More than to any other musician, the credit for the birth of modern jazz belongs to Charles "Yardbird" Parker--known to his friends and fans simply as "Bird."
Parker's virtuoso technique, melodic genius, and inspired improvisations helped launch a whole new era in jazz, an era that began with bop and culminated in the "cool" or modern jazz of the fifties. His brilliant handling of the alto saxophone inspired a generation of jazz musicians; without him, there would have been no John Coltrane, no Ornette Coleman, no jazz as we know it today.
Parker died in 1955 at the age of thirty-five. He left behind a rich legacy of musical innovation and a legend of self-destructive dissipation that made him a votive hero of the hipsters and the beat generation. For this first full-length reminiscence, Reisner interviewed eighty-one of Parker's friends, relatives, and fellow performers. From Charlie Mingus, one of the few real innovators since Bird, and Dizzy Gillespie, whom Parker once called "the other half of my heart," to jazz historian Rudi Blesh and Parker's mother, each remembers Bird in his or her own special way.
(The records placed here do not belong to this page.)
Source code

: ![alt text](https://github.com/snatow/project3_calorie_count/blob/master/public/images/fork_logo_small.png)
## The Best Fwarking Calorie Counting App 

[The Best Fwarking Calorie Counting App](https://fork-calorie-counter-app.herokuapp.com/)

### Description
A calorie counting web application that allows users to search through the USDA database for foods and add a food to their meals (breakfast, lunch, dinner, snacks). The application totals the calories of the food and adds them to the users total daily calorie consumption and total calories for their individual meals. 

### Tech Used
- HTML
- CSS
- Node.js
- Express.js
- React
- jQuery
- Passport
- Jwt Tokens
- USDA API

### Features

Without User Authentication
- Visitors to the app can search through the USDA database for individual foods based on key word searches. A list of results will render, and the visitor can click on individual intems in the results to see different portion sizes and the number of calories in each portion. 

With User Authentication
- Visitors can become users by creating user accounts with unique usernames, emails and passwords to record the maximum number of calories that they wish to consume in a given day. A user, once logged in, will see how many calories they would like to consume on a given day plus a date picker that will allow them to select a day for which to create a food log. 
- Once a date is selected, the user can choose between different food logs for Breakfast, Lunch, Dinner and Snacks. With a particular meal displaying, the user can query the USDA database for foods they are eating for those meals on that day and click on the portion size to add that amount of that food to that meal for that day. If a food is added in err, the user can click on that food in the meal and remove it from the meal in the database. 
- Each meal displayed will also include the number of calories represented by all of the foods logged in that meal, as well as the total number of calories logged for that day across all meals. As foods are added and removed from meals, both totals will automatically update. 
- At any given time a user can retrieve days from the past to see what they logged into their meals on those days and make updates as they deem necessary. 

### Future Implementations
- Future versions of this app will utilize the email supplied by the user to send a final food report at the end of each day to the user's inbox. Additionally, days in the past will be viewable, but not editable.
Thus from the shards and splinters of firsthand reminiscence emerges a telling mosaic of Parker's brief but intense career: the indulgences in drugs and alcohol; the legendary bouts of lovemaking; the temperamental behavior on and off the bandstand; the jam sessions at the Harlem jazz club Minton's Playhouse with Miles Davis, Dizzy Gillespie, and Thelonious Monk; and the historic firing from Birdland, the club which took its name from this larger-than-life musician and man.